Y cansan las preguntas. Pero si algún poeta
de los que arriba, en piedra —su nombre irrepetible,
su fecha irrepetible— permanece el recuerdo;
si alguno descendiera, qué no preguntaría.

Y si fuera el amigo de las lenguas de fuego,
cómo se frotaría los ojos cuando viera
que todavía aquí, como en los viejos tiempos,
como si nada, todo… érase que se era.

Porque aquí, bajo el suelo de Londres, con su cielo
de piedra y con sus nubes de piedra, de aquí crece
el sueño que llamamos la poesía inglesa.
Pero aquí es inmutable sustancia la materia.

Aquí se abre el sendero del país de la zarza
dorada donde el pájaro de invierno no ha llegado,
y el futuro es un eco, y el dragón todavía
defiende las tinieblas de los bosques distantes.

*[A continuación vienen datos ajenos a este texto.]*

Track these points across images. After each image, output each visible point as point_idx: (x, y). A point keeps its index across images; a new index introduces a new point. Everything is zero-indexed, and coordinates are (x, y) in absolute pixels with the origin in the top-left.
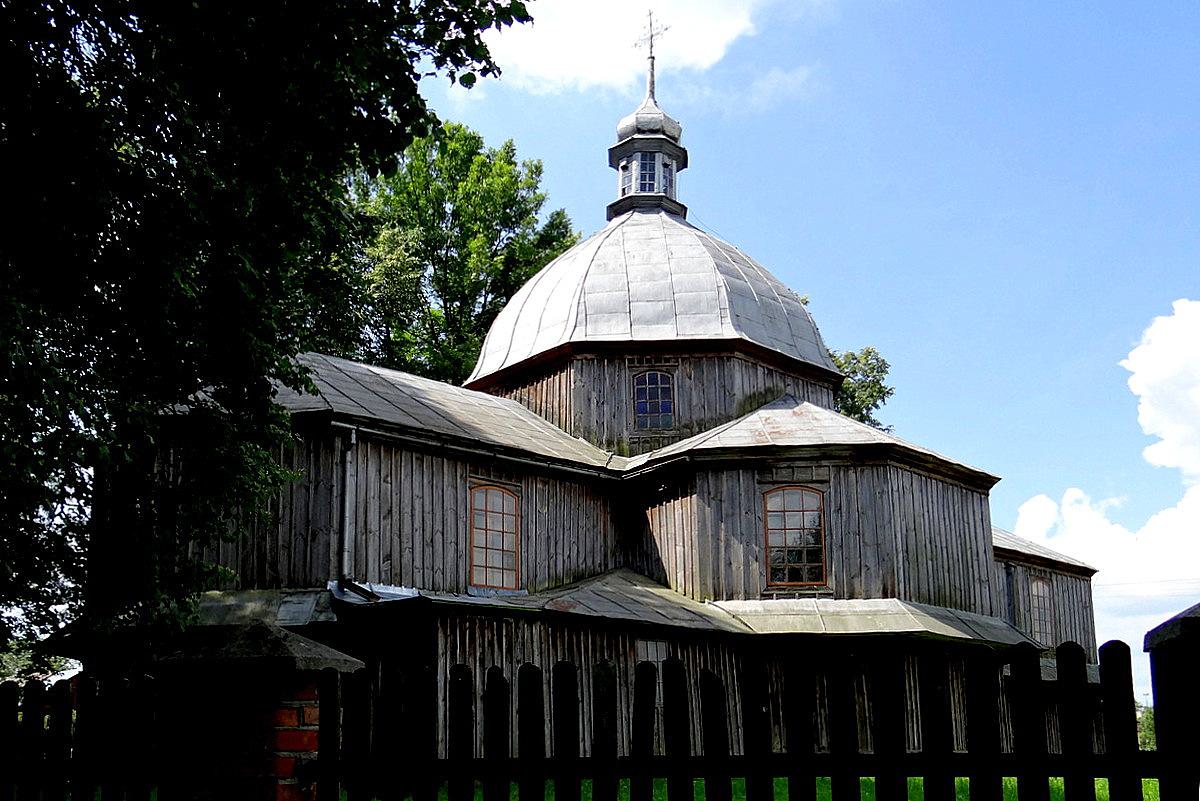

¿Hay alguien aquí, bajo las piedras con sus nombres?
¿Hay alguien o es que, acaso, centinelas del aire
hechizan los oídos con burlas? ¿No hay verdades
que hagan lo que dicen, que digan lo que hacen?

(…)

No hay caminos que lleven hasta el centro del bosque.
Ninguna huella deja cuando salta entre ramas
la esquiva ardilla gris. Y en el musgo del sueño
ningún erizo escribe carta de despedida.

Suenan los cascabeles de brillantes trineos
y la danza enloquece: las zarpas del león
esconden unicornios; las niñas se hacen daño
en espinas del agua del arroyo de palo.

Y todo cambia y nada se detiene: los pétalos
del lobo con la risa del castor, y los dientes
del acebo, y las flores del ratón, y las grandes
escamas del abeto de madera de plata.

Y vuelan como plumas; como en ronda las hadas
recorren la corteza de la tierra, incansables,
y se burlan con muecas del sol y la distancia
y extravían los pasos del viajero en la sombra.

¿Nunca vais a nacer? ¿No saldréis de este bosque
donde el rostro ocultáis en las uñas del oso
y en la fuente de miel, hechizando los ojos
y girando en el tiempo, estéril y vacío?

Yo sí voy a morir. Pero yo tengo un nombre
que ha salido de un vientre y una voz azulísima
donde nació el amor, nacieron las palabras,
donde nació el dolor y todo de la nada…

Y entonces, ya en la niebla de los puentes de Londres,
para acabar digamos lo único que cuenta:
la llegada del pájaro, del verdadero pájaro
del acontecimiento y la transformación.

Y su renovación, que no es sólo un recuerdo:
Porque por Él las sombras hacia la noche pasan.
Y el río gris arrastra la locura del mundo.
Y los niños devoran los palacios de Herodes.

Y las lenguas de fuego son la rosa de fuego.